| TASKS |
A. Copy out, word for word, the part of the article on Wellington heart patients starting at "Ten patients made" and ending at "a heart operation.".
B. Using the article on Wellington heart patients, answer these:
(i) How many patients made the trip south in late 2006?
(ii) To which hospital were the patients flown?
(iii) What maximum waiting time does the Health Ministry recommend?

[[ EXCERPTED TEXT, beginning ]]

Heart Patients Flown South; Hospital in Long-Haul Bid to Cut Waiting Lists
By RUSCOE, Kim
WELLINGTON heart patients are being flown to Otago for surgery in an attempt to cut waiting lists.
Ten patients made the trip south in late 2006 at a cost of thousands of dollars each.
Wellington Hospital medical services business manager Chris Lowry said more than 700 heart patients were on waiting lists at the end of the year and 84 had been waiting longer than the maximum six months recommended by the Health Ministry.
Of the 202 people needing an operation, 25 had already waited longer than six months.
At the same time last year, 162 heart patients were on the surgical waiting list. Three had been waiting longer than six months.
The delays go against government policy and a promise by Capital and Coast District Health Board in 2003 that no one would wait longer than six months for a heart operation.
But Ms Lowry said that promise was made by former hospital manger John Coughlan when close to 100 heart patients had been waiting longer than six months for surgery.
Though a concerted effort had been made to cut waiting times, an unusually high number of patients with heart problems — and strikes by junior doctors and laboratory workers — had seen them rise again.
“We still actively monitor and manage the waiting list but there will always be a small number waiting greater than six months because of the demand.”
As part of that effort, 10 patients and their support people were flown to Dunedin Hospital in the last three months of last year, she said.
The move added up to $2000 to surgical costs for each patient, and included airfares for two people and up to 10 days’ accommodation for a support person.

[[ EXCERPTED TEXT, end ]]
[[ DATA UNDER STUDY, beginning ]]

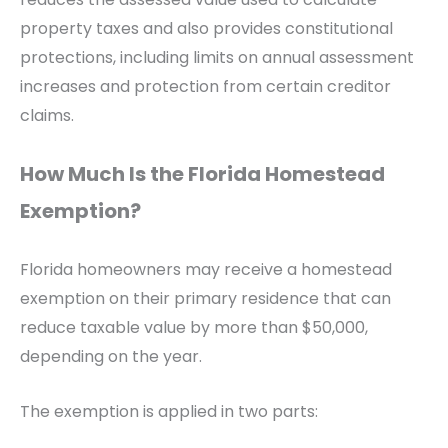
property taxes and also provides constitutional
protections, including limits on annual assessment
increases and protection from certain creditor
claims.
How Much Is the Florida Homestead
Exemption?
Florida homeowners may receive a homestead
exemption on their primary residence that can
reduce taxable value by more than $50,000,
depending on the year.
The exemption is applied in two parts: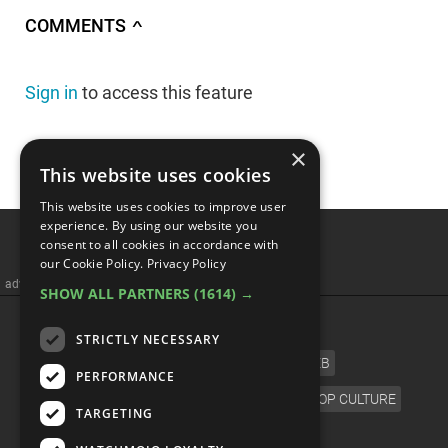
COMMENTS
∧
Sign in
to access this feature
×
This website uses cookies
This website uses cookies to improve user
Top 10 Cult Classic
experience. By using our website you
consent to all cookies in accordance with
Animated Movies That
our Cookie Policy.
Privacy Policy
SHOW ALL PARTNERS
(1614) →
BOMBED At The Box Office
STRICTLY NECESSARY
PERFORMANCE
TARGETING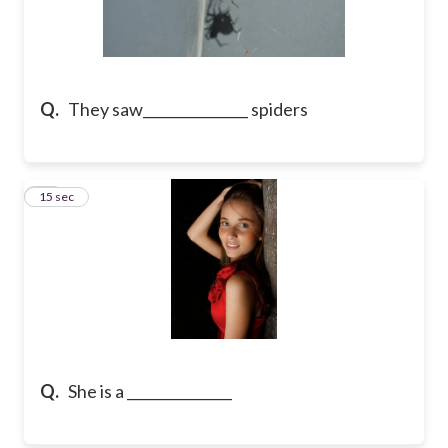
Q.
They saw_______________ spiders
18
15 sec
Q.
She is a _______________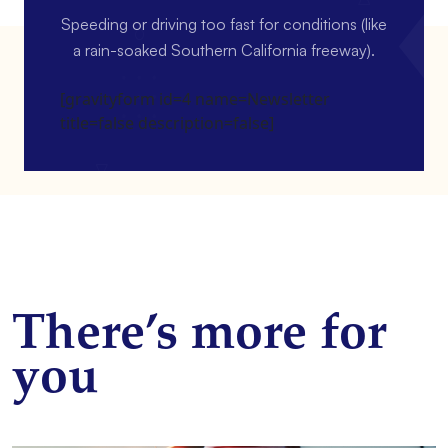
Speeding or driving too fast for conditions (like
a rain-soaked Southern California freeway).
[gravityform id=4 name=Newsletter
title=false description=false]
There’s more for
you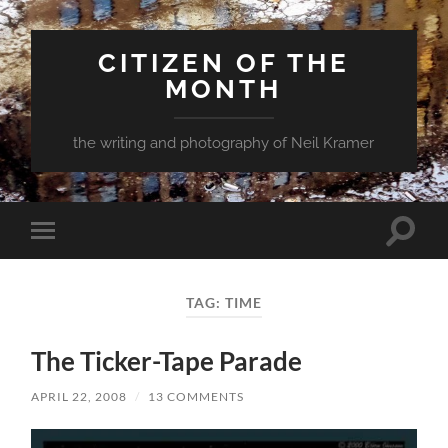
CITIZEN OF THE
MONTH
the writing and photography of Neil Kramer
Toggle
Toggle
search
mobile
field
menu
TAG:
TIME
The Ticker-Tape Parade
APRIL 22, 2008
/
13 COMMENTS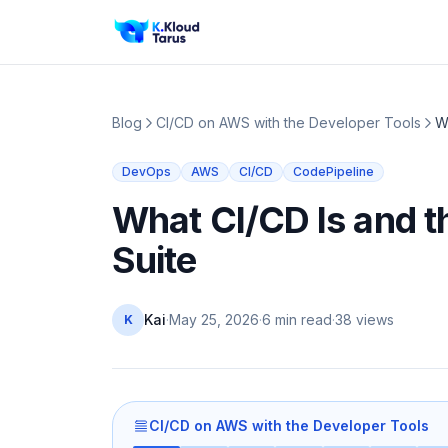
Blog
CI/CD on AWS with the Developer Tools
W
DevOps
AWS
CI/CD
CodePipeline
What CI/CD Is and 
Suite
Kai
·
May 25, 2026
·
6 min read
·
38
views
K
CI/CD on AWS with the Developer Tools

[[ DATA UNDER STUDY, end ]]

| EXERCISE RESPONSES |
A.
Ten patients made the trip south in late 2006 at a cost of thousands of dollars each.
Wellington Hospital medical services business manager Chris Lowry said more than 700 heart patients were on waiting lists at the end of the year and 84 had been waiting longer than the maximum six months recommended by the Health Ministry.
Of the 202 people needing an operation, 25 had already waited longer than six months.
At the same time last year, 162 heart patients were on the surgical waiting list. Three had been waiting longer than six months.
The delays go against government policy and a promise by Capital and Coast District Health Board in 2003 that no one would wait longer than six months for a heart operation.

B.
(i) Ten.
(ii) Dunedin Hospital.
(iii) Six months.